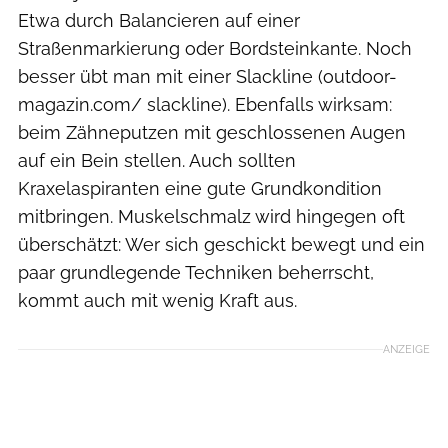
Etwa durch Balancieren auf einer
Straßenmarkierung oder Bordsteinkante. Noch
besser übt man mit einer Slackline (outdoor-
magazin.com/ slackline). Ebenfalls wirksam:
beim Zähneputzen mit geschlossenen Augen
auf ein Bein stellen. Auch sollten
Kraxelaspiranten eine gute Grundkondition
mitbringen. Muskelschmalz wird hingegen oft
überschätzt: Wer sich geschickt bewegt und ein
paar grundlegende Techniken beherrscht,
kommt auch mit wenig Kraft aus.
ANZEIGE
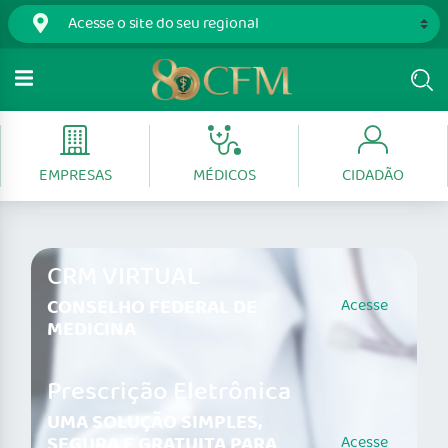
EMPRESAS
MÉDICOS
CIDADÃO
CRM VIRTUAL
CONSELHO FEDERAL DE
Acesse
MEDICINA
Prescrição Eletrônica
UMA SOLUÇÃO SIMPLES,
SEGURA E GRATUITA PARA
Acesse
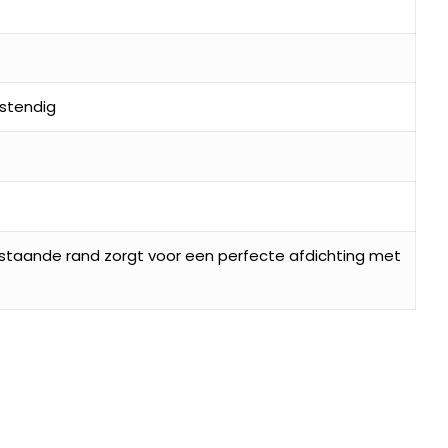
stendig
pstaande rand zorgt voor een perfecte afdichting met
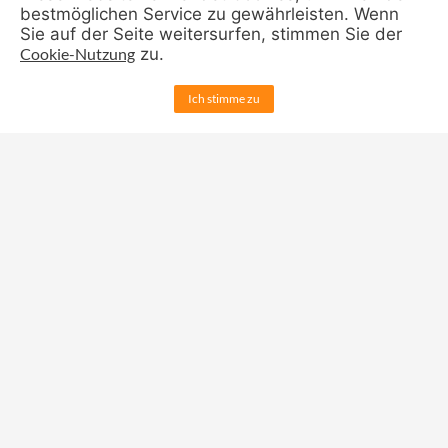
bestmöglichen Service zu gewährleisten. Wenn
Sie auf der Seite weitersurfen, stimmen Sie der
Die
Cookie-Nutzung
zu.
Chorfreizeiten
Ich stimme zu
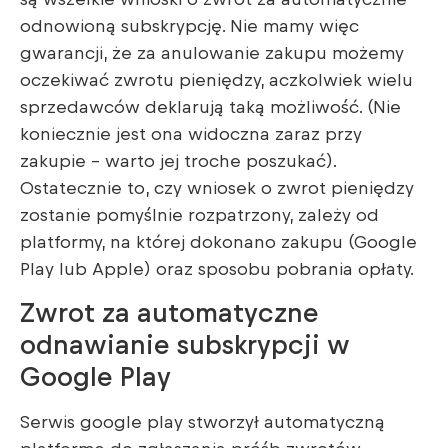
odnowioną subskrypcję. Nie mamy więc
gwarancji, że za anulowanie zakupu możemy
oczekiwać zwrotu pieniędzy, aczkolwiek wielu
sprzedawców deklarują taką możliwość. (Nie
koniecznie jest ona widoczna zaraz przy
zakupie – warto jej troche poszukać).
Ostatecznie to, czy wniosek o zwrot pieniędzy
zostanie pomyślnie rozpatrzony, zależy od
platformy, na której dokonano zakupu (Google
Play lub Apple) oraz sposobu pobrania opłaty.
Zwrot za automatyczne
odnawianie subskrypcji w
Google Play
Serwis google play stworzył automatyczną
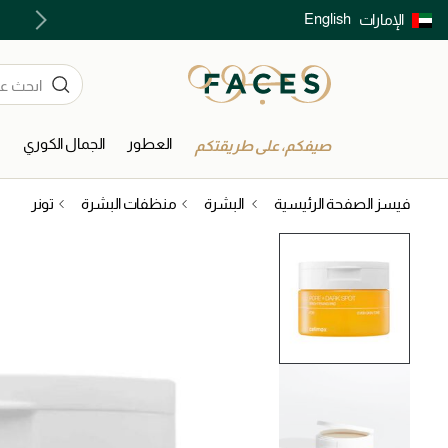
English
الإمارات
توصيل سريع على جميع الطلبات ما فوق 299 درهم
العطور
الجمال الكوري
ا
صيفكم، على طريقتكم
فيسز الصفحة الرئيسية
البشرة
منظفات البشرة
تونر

----

# [TASK STATEMENT]
How many lines in the data above contain the word "einer"? Give only the number.

# [WRITTEN SOLUTION]
2